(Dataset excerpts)
---*---
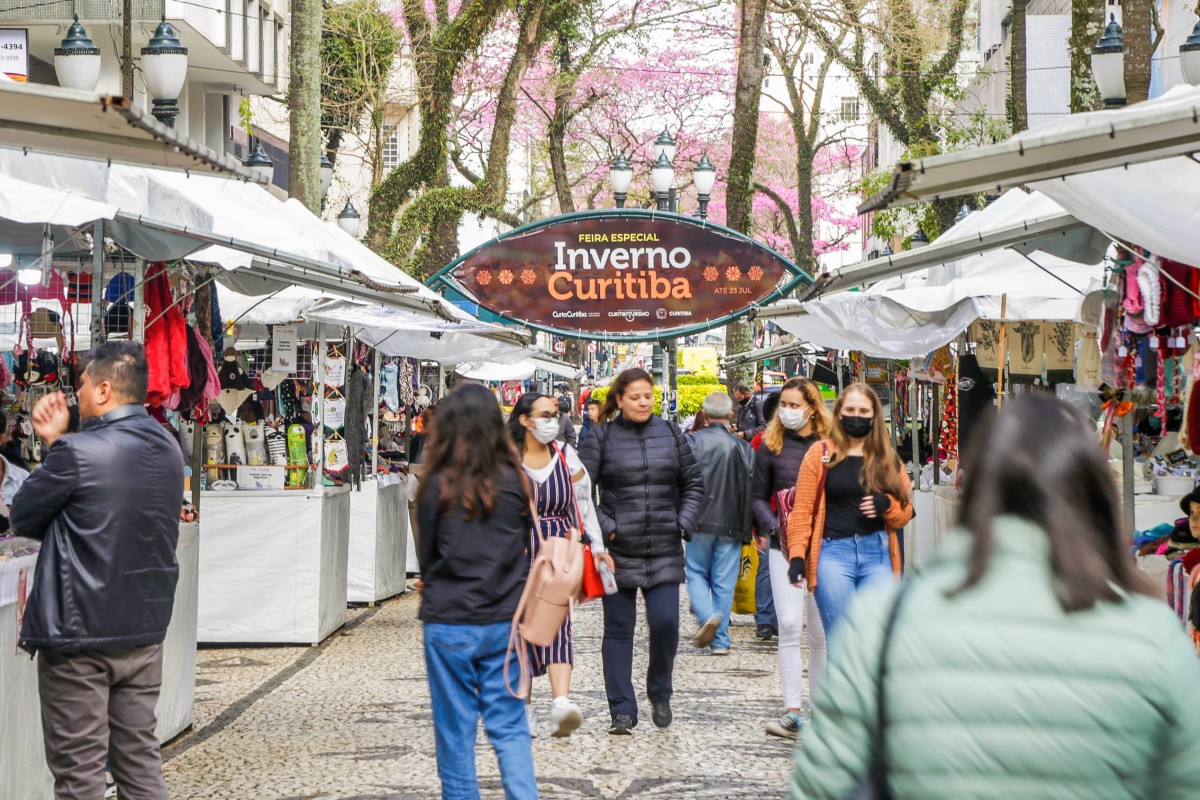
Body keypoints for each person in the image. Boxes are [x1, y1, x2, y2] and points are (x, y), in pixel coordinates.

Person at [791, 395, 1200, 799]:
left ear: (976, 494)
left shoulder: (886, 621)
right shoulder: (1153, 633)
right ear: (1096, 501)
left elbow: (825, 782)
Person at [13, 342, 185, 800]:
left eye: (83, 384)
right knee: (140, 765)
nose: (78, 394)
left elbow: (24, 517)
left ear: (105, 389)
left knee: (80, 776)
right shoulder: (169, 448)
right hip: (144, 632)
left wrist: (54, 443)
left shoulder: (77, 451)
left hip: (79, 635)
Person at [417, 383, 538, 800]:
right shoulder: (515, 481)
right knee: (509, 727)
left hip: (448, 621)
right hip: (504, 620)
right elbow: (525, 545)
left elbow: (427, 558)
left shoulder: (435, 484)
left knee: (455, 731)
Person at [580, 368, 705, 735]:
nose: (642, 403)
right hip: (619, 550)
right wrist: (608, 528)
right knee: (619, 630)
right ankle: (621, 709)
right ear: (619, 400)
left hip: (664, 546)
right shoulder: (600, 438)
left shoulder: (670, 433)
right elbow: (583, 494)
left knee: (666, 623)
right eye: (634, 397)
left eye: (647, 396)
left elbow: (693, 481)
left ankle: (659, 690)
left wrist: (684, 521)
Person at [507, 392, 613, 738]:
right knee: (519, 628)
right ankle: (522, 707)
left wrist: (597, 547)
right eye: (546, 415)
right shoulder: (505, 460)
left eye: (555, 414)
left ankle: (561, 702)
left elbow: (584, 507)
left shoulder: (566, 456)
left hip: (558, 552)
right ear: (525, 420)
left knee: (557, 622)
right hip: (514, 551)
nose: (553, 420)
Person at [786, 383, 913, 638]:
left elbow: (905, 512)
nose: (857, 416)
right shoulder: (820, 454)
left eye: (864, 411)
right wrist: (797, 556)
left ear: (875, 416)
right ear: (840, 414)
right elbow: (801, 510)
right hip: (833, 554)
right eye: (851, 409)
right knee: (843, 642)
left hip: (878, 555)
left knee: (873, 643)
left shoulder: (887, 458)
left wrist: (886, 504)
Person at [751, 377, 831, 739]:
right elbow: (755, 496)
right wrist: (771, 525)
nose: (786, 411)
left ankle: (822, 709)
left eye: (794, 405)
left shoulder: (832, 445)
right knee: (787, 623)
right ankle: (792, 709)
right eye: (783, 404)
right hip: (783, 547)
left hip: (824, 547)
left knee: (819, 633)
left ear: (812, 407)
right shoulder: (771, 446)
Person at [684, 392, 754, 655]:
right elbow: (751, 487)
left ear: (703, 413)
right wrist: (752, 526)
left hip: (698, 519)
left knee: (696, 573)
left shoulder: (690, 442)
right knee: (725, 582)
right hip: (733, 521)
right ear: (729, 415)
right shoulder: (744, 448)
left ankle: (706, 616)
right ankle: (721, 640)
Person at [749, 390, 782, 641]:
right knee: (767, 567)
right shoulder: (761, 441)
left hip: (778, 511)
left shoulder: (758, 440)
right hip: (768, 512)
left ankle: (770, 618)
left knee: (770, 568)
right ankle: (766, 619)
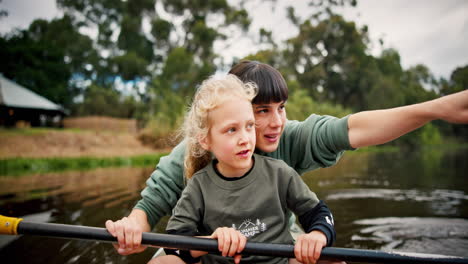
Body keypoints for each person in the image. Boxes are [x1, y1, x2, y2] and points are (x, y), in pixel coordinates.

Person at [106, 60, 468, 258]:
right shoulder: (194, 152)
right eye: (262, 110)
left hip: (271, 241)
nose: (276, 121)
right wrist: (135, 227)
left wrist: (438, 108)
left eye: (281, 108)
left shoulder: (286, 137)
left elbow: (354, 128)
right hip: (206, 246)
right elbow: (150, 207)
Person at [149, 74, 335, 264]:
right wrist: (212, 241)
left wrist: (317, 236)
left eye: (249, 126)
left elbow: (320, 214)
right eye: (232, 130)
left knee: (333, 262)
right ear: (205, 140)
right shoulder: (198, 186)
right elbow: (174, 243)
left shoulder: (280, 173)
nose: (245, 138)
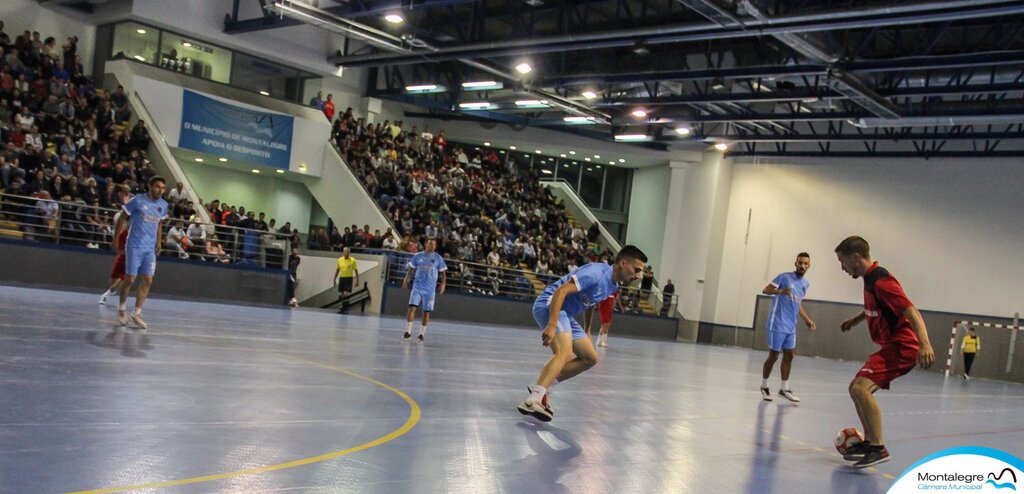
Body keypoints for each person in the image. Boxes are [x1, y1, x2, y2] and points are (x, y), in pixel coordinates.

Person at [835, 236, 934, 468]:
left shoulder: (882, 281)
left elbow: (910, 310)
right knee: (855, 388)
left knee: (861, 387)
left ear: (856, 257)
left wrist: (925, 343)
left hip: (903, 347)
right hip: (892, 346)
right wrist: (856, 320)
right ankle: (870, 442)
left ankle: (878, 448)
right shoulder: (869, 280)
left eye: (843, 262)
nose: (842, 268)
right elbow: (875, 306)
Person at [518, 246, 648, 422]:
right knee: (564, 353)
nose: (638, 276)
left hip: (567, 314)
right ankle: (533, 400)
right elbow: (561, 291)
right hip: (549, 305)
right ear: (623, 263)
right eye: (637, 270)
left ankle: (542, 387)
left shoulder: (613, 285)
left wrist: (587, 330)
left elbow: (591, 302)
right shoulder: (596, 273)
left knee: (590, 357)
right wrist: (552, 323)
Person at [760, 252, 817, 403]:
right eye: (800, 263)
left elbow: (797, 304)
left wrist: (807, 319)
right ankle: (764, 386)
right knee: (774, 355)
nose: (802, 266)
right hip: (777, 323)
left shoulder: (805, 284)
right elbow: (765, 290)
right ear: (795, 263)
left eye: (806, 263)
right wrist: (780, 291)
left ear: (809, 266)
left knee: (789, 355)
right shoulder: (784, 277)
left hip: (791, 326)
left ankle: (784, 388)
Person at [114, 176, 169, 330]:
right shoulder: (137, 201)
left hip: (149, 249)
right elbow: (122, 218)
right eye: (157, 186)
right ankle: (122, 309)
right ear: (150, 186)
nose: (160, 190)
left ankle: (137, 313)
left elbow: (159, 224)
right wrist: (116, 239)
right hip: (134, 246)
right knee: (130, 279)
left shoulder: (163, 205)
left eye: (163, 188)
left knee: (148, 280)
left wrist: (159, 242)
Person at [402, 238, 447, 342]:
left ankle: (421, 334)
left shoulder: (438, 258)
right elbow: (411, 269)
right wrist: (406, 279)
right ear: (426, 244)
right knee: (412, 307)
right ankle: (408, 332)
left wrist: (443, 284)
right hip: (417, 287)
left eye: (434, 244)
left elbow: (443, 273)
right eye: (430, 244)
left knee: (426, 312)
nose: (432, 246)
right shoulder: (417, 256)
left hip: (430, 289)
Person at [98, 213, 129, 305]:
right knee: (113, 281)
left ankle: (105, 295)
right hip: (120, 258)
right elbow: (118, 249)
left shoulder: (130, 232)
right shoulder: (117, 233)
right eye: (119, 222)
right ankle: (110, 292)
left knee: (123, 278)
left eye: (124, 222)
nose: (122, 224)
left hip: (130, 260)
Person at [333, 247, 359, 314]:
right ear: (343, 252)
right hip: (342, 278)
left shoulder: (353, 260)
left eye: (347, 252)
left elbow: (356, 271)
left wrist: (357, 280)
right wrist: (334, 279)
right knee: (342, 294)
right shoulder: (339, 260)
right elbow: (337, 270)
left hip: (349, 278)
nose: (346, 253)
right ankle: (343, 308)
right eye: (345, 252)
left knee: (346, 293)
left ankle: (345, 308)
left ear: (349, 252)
---*---
_TASK GOAL:_ Reproduce the data above verbatim, minus any images.

_ANSWER TO THE EXERCISE:_
Body keypoints for each person in the image. Boxes are [x1, y1, x2, y2] and points are (x, y), in pixel coordinates.

Person at [791, 395, 1200, 799]:
left ear: (976, 494)
left shoulder: (886, 621)
right shoulder: (1153, 633)
right ear: (1096, 501)
left elbow: (825, 782)
Person at [13, 342, 185, 800]:
left eye: (83, 384)
right knee: (140, 765)
nose: (78, 394)
left elbow: (24, 517)
left ear: (105, 389)
left knee: (80, 776)
right shoulder: (169, 448)
right hip: (144, 632)
left wrist: (54, 443)
left shoulder: (77, 451)
left hip: (79, 635)
Person at [417, 383, 538, 800]:
right shoulder: (515, 481)
right knee: (509, 727)
left hip: (448, 621)
right hip: (504, 620)
right elbow: (525, 545)
left elbow: (427, 558)
left shoulder: (435, 484)
left knee: (455, 731)
Person at [580, 368, 705, 735]:
nose: (642, 403)
right hip: (619, 550)
right wrist: (608, 528)
right knee: (619, 630)
right ankle: (621, 709)
right ear: (619, 400)
left hip: (664, 546)
right shoulder: (600, 438)
left shoulder: (670, 433)
right elbow: (583, 494)
left knee: (666, 623)
right eye: (634, 397)
left eye: (647, 396)
left elbow: (693, 481)
left ankle: (659, 690)
left wrist: (684, 521)
Person at [507, 392, 613, 738]:
right knee: (519, 628)
right ankle: (522, 707)
left wrist: (597, 547)
right eye: (546, 415)
right shoulder: (505, 460)
left eye: (555, 414)
left ankle: (561, 702)
left elbow: (584, 507)
left shoulder: (566, 456)
left hip: (558, 552)
right ear: (525, 420)
left knee: (557, 622)
right hip: (514, 551)
nose: (553, 420)
Person at [786, 383, 913, 638]:
left elbow: (905, 512)
nose: (857, 416)
right shoulder: (820, 454)
left eye: (864, 411)
right wrist: (797, 556)
left ear: (875, 416)
right ear: (840, 414)
right elbow: (801, 510)
right hip: (833, 554)
right eye: (851, 409)
right knee: (843, 642)
left hip: (878, 555)
left knee: (873, 643)
left shoulder: (887, 458)
left wrist: (886, 504)
Person at [751, 377, 831, 739]:
right elbow: (755, 496)
right wrist: (771, 525)
nose: (786, 411)
left ankle: (822, 709)
left eye: (794, 405)
left shoulder: (832, 445)
right knee: (787, 623)
right ankle: (792, 709)
right eye: (783, 404)
right hip: (783, 547)
left hip: (824, 547)
left knee: (819, 633)
left ear: (812, 407)
right shoulder: (771, 446)
Person at [684, 392, 754, 655]:
right elbow: (751, 487)
left ear: (703, 413)
right wrist: (752, 526)
left hip: (698, 519)
left knee: (696, 573)
left shoulder: (690, 442)
right knee: (725, 582)
right hip: (733, 521)
right ear: (729, 415)
right shoulder: (744, 448)
left ankle: (706, 616)
right ankle: (721, 640)
Person at [749, 390, 782, 641]:
right knee: (767, 567)
right shoulder: (761, 441)
left hip: (778, 511)
left shoulder: (758, 440)
right hip: (768, 512)
left ankle: (770, 618)
left knee: (770, 568)
right ankle: (766, 619)
Body keypoints for each person in the image. Boxes are [x1, y1, x2, y2] and points are (x, y), in pixel coordinates.

Person at [106, 60, 468, 258]:
right shoulder: (194, 152)
right eye: (262, 110)
left hip: (271, 241)
nose: (276, 121)
right wrist: (135, 227)
left wrist: (438, 108)
left eye: (281, 108)
left shoulder: (286, 137)
left elbow: (354, 128)
right hip: (206, 246)
right elbow: (150, 207)
Person at [149, 74, 335, 264]:
right wrist: (212, 241)
left wrist: (317, 236)
left eye: (249, 126)
left elbow: (320, 214)
right eye: (232, 130)
left knee: (333, 262)
right ear: (205, 140)
right shoulder: (198, 186)
right elbow: (174, 243)
left shoulder: (280, 173)
nose: (245, 138)
Body keypoints for each person in the image. Boxes are [x1, y1, x2, y2] and points are (x, y), in pixel coordinates.

Person at [835, 236, 934, 468]:
left shoulder: (882, 281)
left elbow: (910, 310)
right knee: (855, 388)
left knee: (861, 387)
left ear: (856, 257)
left wrist: (925, 343)
left hip: (903, 347)
right hip: (892, 346)
right wrist: (856, 320)
right ankle: (870, 442)
left ankle: (878, 448)
right shoulder: (869, 280)
left eye: (843, 262)
nose: (842, 268)
right elbow: (875, 306)
Person at [518, 246, 648, 422]:
right knee: (564, 353)
nose: (638, 276)
left hip: (567, 314)
right ankle: (533, 400)
right elbow: (561, 291)
right hip: (549, 305)
right ear: (623, 263)
right eye: (637, 270)
left ankle: (542, 387)
left shoulder: (613, 285)
left wrist: (587, 330)
left elbow: (591, 302)
right shoulder: (596, 273)
left knee: (590, 357)
right wrist: (552, 323)
Person at [760, 252, 817, 403]:
right eye: (800, 263)
left elbow: (797, 304)
left wrist: (807, 319)
right ankle: (764, 386)
right knee: (774, 355)
nose: (802, 266)
right hip: (777, 323)
left shoulder: (805, 284)
right elbow: (765, 290)
right ear: (795, 263)
left eye: (806, 263)
right wrist: (780, 291)
left ear: (809, 266)
left knee: (789, 355)
right shoulder: (784, 277)
left hip: (791, 326)
left ankle: (784, 388)
Person at [114, 176, 169, 330]:
right shoulder: (137, 201)
left hip: (149, 249)
right elbow: (122, 218)
right eye: (157, 186)
right ankle: (122, 309)
right ear: (150, 186)
nose: (160, 190)
left ankle: (137, 313)
left elbow: (159, 224)
right wrist: (116, 239)
right hip: (134, 246)
right knee: (130, 279)
left shoulder: (163, 205)
left eye: (163, 188)
left knee: (148, 280)
left wrist: (159, 242)
Person at [402, 238, 447, 342]:
left ankle: (421, 334)
left shoulder: (438, 258)
right elbow: (411, 269)
right wrist: (406, 279)
right ear: (426, 244)
right knee: (412, 307)
right ankle: (408, 332)
left wrist: (443, 284)
right hip: (417, 287)
left eye: (434, 244)
left elbow: (443, 273)
right eye: (430, 244)
left knee: (426, 312)
nose: (432, 246)
right shoulder: (417, 256)
left hip: (430, 289)
Person at [98, 213, 129, 305]:
right knee: (113, 281)
left ankle: (105, 295)
right hip: (120, 258)
right elbow: (118, 249)
left shoulder: (130, 232)
right shoulder: (117, 233)
right eye: (119, 222)
right ankle: (110, 292)
left knee: (123, 278)
left eye: (124, 222)
nose: (122, 224)
left hip: (130, 260)
Person at [333, 247, 359, 314]:
right ear: (343, 252)
right hip: (342, 278)
left shoulder: (353, 260)
left eye: (347, 252)
left elbow: (356, 271)
left wrist: (357, 280)
right wrist: (334, 279)
right knee: (342, 294)
right shoulder: (339, 260)
right elbow: (337, 270)
left hip: (349, 278)
nose: (346, 253)
right ankle: (343, 308)
right eye: (345, 252)
left knee: (346, 293)
left ankle: (345, 308)
left ear: (349, 252)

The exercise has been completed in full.